LUXEMBURG
CORDELIA CHATON

Wer den Mann hört, kann es kaum glauben. „Kommt hierher, kommt zu uns - wenn es fundamentale Änderungen an eurer Position gibt.“ Wer da so tönt, ist Boris Johnson. Der großspurigste aller britischen Premiers hatte zuletzt selbst eine Frist für den 15. Oktober gesetzt, um mit der EU zu einer Einigung über die künftigen Beziehungen zur EU zu kommen. Jetzt schmückte er das Ende derselben  mit Getöse und Vorwürfen: Die EU verhandele nicht ernsthaft. Sein Land müsse sich deswegen ab Januar 2021 auf eine neue Situation einstellen. Es mache nur Sinn, dass Chef-Unterhändler Michel Barnier nach London komme, wenn die EU bereit sei, intensiv über den Rechtstext zu sprechen und nicht nur Großbritannien Zugeständnisse abzuverlangen, sagte ein Regierungssprecher am Freitag, der noch eine Schippe drauf legte. Denn Ende des Jahres läuft die Übergangszeit ab, in der Großbritannien noch EU-Regeln anwendet.
Es kommt einem so vor, als ob der totale Realitätsverlust eine Folge von Johnsons COVID-19-Infektion ist. Nicht, dass der Mann vorher schon klar war. Aber was er hier abzieht, ist ein Schmierentheater. Sein Land als Opfer hinzustellen, nachdem er gerade erst internationales Recht gebrochen hat, ist schon ein dicker Hund.
Ganz offensichtlich will er das Vereinigte Königreich jetzt auf den harten Bruch mit der EU vorbereiten. Das Zynische daran: Der dürfte breiten Bevölkerungsschichten zu schaffen machen – aber eben nicht ihm. Er ist ja abgesichert; von der speziellen medizinischen Vorzugs-Versorgung bis hin zu allen Privilegien, die für den Premier in Großbritannien so existieren.
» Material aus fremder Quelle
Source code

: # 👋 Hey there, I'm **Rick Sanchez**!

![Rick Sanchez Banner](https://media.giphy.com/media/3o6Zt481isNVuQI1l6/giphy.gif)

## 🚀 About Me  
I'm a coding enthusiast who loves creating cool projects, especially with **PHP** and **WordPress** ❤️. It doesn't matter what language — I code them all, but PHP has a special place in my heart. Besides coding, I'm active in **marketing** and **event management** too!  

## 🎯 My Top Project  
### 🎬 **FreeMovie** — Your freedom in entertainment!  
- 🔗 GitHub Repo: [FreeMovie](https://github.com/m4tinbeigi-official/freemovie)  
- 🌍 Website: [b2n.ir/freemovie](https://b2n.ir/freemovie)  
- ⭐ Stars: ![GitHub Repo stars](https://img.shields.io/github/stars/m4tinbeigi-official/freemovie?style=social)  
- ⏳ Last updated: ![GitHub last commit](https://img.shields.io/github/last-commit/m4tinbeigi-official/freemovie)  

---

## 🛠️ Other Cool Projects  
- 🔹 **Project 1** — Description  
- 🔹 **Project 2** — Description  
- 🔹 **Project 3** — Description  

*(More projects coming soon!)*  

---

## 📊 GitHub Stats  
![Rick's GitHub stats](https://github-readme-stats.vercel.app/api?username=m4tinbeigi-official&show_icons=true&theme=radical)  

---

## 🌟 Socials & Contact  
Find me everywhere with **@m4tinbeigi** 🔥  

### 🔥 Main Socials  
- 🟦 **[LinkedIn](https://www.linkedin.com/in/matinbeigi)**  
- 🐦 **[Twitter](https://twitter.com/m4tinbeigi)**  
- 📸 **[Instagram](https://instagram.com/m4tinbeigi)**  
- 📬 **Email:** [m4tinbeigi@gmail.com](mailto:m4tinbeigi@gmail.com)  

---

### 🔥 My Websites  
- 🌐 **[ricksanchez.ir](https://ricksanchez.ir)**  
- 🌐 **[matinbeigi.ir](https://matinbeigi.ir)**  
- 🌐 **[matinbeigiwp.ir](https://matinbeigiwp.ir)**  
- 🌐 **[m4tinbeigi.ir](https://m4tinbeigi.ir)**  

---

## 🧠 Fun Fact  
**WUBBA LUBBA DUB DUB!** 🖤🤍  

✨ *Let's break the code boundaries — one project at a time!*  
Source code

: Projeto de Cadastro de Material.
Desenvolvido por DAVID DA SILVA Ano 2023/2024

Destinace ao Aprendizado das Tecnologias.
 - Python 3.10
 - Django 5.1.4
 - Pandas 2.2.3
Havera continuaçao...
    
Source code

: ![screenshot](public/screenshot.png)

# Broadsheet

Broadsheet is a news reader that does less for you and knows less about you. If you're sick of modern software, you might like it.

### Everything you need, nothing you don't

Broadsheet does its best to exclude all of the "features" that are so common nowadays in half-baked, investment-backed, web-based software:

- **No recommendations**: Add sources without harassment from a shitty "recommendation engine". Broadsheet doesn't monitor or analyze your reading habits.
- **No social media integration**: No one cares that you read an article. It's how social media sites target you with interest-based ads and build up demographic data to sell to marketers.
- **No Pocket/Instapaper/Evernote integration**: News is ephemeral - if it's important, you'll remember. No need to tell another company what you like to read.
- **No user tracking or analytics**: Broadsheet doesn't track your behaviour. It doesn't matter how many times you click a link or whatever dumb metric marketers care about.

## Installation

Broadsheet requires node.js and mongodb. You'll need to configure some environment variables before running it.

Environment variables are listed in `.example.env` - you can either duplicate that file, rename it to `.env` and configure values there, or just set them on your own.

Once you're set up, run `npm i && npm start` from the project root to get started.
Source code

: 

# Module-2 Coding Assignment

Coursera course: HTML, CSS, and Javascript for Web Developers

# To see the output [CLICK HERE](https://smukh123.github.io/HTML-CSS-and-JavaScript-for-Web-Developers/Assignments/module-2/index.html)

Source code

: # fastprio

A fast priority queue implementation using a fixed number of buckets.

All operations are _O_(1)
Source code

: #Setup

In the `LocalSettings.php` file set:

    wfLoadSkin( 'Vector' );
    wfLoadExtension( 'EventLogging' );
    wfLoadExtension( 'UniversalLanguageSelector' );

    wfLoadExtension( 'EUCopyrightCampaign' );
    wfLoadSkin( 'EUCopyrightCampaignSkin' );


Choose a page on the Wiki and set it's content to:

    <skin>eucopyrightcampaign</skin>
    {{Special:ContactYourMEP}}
Ganz anders sieht es dagegen für sein Land aus. Nicht nur, dass dort die schlimmste Rezession seit dem Zweiten Weltkrieg tobt. Nein, es ist auch schon klar, dass ein Brexit sie nur verschärfen kann. Und obenauf kommt dann noch die Coronakrise, die in Großbritannien weitaus schlimmer ausfällt als in anderen Ländern und jetzt sogar zu einem Lockdown von Manchester führen könnte. Auch das hat Johnson zu verantworten. 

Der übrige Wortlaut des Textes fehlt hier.